**PROBLEM 1**. Transcribe the rows line for line, everything from their first line down to the line containing "and regulations for everyone.", with both ends included.

Sculpture: Add or Subtract
In Chapters 1 through 7, we have looked at various sculptural images, and in doing so, developed a working vocabulary which enables us to distinguish forms that are objective and non-objective, open and closed, tactile or visual, conceptual or perceptual, literary, plastic and decorative, biomorphic, intellectual and/or space-shy. We have also noted that ponderation is a critical factor in both sculpture and architecture, as is the tension between mass and surface-embellishment.
Sensitivity to these variables can substantially enhance one’s experience of sculpture and help transcend ethnic, cultural and historical boundaries that sometimes make a trip to the Museum somewhat baffling.
If there is any over-arching aspect effecting sculptural characteristics such as those cited above, it would seem to be the artist’s choice of sculptural process. Carved (or glyptic) sculpture typically starts from a block of stone or wood — which lends indelible traits to the finished statement: grain, shape, texture, hardness, color, idiosyncracy, static properties, etc. The artist’s role in relation to the block is purely subtractive, removing material from the original matrix to “realize” that residual shape visualized at the outset.

(Data items)
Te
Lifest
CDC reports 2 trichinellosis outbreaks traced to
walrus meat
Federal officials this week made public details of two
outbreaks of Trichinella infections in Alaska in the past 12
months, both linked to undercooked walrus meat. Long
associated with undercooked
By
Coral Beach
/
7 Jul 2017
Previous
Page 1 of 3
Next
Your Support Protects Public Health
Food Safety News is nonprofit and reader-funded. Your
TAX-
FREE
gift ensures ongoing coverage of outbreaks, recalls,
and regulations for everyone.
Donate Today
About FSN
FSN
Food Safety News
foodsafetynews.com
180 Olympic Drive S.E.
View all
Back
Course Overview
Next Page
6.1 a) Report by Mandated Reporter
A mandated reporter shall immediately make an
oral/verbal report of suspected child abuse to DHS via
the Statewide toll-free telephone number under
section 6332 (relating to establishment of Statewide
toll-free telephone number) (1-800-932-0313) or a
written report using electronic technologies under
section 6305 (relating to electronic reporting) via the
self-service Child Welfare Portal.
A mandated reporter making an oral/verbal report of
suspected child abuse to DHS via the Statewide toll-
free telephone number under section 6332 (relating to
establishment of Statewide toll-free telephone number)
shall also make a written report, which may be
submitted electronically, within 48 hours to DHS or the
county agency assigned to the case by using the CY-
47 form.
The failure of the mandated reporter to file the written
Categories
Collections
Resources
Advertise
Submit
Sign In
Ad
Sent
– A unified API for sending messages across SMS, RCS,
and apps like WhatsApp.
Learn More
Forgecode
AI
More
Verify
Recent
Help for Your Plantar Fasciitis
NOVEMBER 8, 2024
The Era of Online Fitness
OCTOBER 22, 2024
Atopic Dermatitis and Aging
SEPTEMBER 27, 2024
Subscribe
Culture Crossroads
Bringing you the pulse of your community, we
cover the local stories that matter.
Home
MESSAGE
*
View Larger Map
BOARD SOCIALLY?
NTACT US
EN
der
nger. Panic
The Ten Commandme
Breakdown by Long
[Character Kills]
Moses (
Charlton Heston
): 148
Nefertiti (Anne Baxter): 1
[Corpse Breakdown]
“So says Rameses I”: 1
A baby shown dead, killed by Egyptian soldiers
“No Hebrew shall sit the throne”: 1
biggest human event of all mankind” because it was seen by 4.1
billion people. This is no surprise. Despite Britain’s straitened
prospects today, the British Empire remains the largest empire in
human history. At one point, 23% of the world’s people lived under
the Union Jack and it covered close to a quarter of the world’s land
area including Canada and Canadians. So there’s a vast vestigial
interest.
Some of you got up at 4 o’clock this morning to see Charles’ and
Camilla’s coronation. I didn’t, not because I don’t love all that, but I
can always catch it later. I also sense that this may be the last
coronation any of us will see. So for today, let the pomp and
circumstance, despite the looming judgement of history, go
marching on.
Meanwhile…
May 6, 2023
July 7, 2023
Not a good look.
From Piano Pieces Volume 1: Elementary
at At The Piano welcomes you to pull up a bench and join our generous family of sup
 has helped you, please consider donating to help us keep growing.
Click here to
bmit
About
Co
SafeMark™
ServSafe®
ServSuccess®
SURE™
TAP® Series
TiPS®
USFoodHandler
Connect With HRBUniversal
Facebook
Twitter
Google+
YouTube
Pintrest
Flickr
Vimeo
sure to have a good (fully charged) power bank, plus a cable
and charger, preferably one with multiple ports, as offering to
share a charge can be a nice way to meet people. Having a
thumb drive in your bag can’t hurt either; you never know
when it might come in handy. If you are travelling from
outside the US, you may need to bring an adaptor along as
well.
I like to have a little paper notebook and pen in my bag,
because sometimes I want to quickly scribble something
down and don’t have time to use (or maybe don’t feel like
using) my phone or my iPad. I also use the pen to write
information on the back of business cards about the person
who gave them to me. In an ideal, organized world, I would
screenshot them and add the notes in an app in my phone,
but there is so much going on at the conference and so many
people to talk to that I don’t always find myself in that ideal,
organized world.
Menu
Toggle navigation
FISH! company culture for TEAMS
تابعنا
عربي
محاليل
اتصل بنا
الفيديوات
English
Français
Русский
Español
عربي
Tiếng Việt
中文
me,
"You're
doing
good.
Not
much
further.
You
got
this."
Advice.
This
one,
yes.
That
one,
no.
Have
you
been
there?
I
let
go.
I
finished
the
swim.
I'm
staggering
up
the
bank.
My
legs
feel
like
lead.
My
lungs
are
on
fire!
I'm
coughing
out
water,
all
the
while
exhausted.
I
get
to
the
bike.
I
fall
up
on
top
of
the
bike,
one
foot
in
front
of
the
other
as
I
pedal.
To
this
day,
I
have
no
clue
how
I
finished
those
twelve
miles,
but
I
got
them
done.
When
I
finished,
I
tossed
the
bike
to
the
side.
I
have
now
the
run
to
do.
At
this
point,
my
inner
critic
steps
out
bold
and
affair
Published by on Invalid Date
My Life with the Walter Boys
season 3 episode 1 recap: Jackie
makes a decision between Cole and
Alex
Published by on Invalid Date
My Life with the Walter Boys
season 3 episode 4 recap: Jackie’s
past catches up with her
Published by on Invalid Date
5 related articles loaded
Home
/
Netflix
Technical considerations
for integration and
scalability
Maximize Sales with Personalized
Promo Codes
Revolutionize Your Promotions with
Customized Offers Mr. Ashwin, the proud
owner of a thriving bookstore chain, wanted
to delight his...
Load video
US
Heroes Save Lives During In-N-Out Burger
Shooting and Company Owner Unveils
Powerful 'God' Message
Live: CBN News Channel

**PROBLEM 2**. Rewrite everything in the passage on sculpture from "Sculpture: Add or" down to "mass and surface-embellishment.", putting "shared vocabulary" in place of "working vocabulary".

**RESPONSE AREA 1**.
Te
Lifest
CDC reports 2 trichinellosis outbreaks traced to
walrus meat
Federal officials this week made public details of two
outbreaks of Trichinella infections in Alaska in the past 12
months, both linked to undercooked walrus meat. Long
associated with undercooked
By
Coral Beach
/
7 Jul 2017
Previous
Page 1 of 3
Next
Your Support Protects Public Health
Food Safety News is nonprofit and reader-funded. Your
TAX-
FREE
gift ensures ongoing coverage of outbreaks, recalls,
and regulations for everyone.

**RESPONSE AREA 2**.
Sculpture: Add or Subtract
In Chapters 1 through 7, we have looked at various sculptural images, and in doing so, developed a shared vocabulary which enables us to distinguish forms that are objective and non-objective, open and closed, tactile or visual, conceptual or perceptual, literary, plastic and decorative, biomorphic, intellectual and/or space-shy. We have also noted that ponderation is a critical factor in both sculpture and architecture, as is the tension between mass and surface-embellishment.